On the conflict of interest allegation the report says this:
There were some significant weaknesses in Housing New Zealand’s records of its management of the two potential conflicts of interest that you raised. Only one of the two was recorded in the contract documentation, and Housing New Zealand could not supply us with copies of advice that it had sought about it or mitigation strategies (if any).
The OAG thought that the John Laing link may have been to a different entity to that which expressed a recent interest. But clearly more investigation needs to be done in the area.
Phil Twyford has responded:
It’s a disgrace that at a time when people are living in camp grounds and garages this Government is ignoring obvious conflicts of interest as they flog off billions of dollars’ worth of publically-owned land and housing to merchant bankers, foreign companies and overseas PPP investors.
“Andrew Body was paid $2.3m to help develop the sell-off policy, then to advise on the sell-off itself.
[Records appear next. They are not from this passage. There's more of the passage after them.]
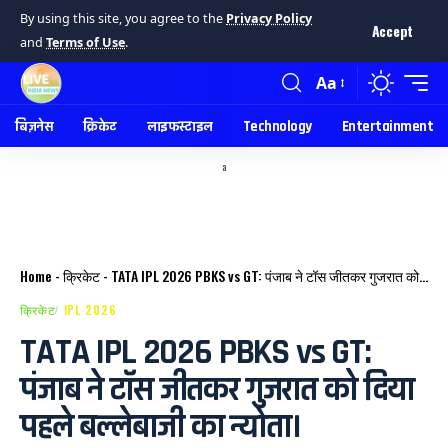
By using this site, you agree to the
Privacy Policy
Accept
and
Terms of Use
.
Aa
बिज़नेस
क्रिकेट
लाइफस्टाइल
Technology
Entertainment
a
Home
-
क्रिकेट
-
TATA IPL 2026 PBKS vs GT: पंजाब ने टॉस जीतकर गुजरात को दिया पहले बल्लेबाजी का न्योता।
क्रिकेट
IPL 2026
TATA IPL 2026 PBKS vs GT:
पंजाब ने टॉस जीतकर गुजरात को दिया
पहले बल्लेबाजी का न्योता।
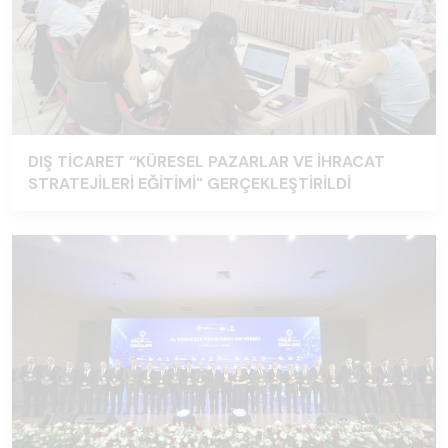
DIŞ TİCARET “KÜRESEL PAZARLAR VE İHRACAT
STRATEJİLERİ EĞİTİMİ" GERÇEKLEŞTİRİLDİ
Meanwhile one of his clients – UK-based PPP investor John Laing – was an interested party and is now a shortlisted bidder for the first tranche of houses to be sold.
“Housing NZ has been ticked off for failing to tender six major contracts in breach of the agency’s own procurement rules.
“This dodgy process makes it all the more alarming the National Government has changed the law to give ministers extraordinary unfettered powers to negotiate the sale of state houses on any terms they want.
“Housing NZ provided incorrect responses under the OIA and tried to cover up the conflicts of interest and their failure to tender these major contracts under government procurement rules.
“New Zealanders hate the idea that millions of dollars of state houses are being sold off by and to merchant bankers and overseas companies. It’s even more galling when this increasingly arrogant Government can’t even follow basic rules in the sell off”.
The two incidents have very concerning similarities. Substandard management by the Government agencies involved. Selling off our land in pursuit of foreign cash. Cash is king. Kiwi families are collateral damage because they cannot afford to buy or pay rent and the social housing is disappearing.
And the Mossack Fonseca issue is dominating the media for the third day in a row. Matt Nippert has analysed the figures and suggests that the Foreign Trust industry is only paying a third of the tax that it should be paying. That underlying sense of greed is impossible to dispel.
National is strangely silent. No doubt the pollster is hard at work trying to sort out what acceptable line there is for the Government to take.